Here’s a recap of the process: 

- We trained a machine learning model using scikit-learn. 

- We used FastAPI to create an API that allows users to input wine feature data and receive predictions from the trained model. 

The app is now capable of handling user input, making predictions, and returning results via an HTTP interface. This foundation opens up many possibilities for enhancement: 

- Building more complex models: You can try using more advanced algorithms or deep learning models. 
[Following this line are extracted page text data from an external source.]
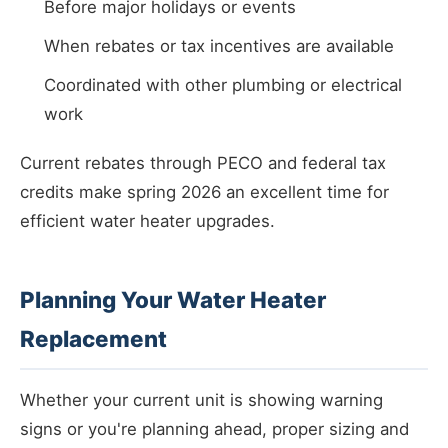
Before major holidays or events
When rebates or tax incentives are available
Coordinated with other plumbing or electrical
work
Current rebates through PECO and federal tax
credits make spring 2026 an excellent time for
efficient water heater upgrades.
Planning Your Water Heater
Replacement
Whether your current unit is showing warning
signs or you're planning ahead, proper sizing and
- Adding additional features: You can integrate more input fields, preprocess the data in different ways, or add more model evaluation metrics. 

- Scaling: Once you're confident the app works, consider deploying it to cloud platforms for scalability and accessibility. 

With this approach, you can easily extend the functionality to fit more advanced use cases. Enjoy exploring and building on this framework!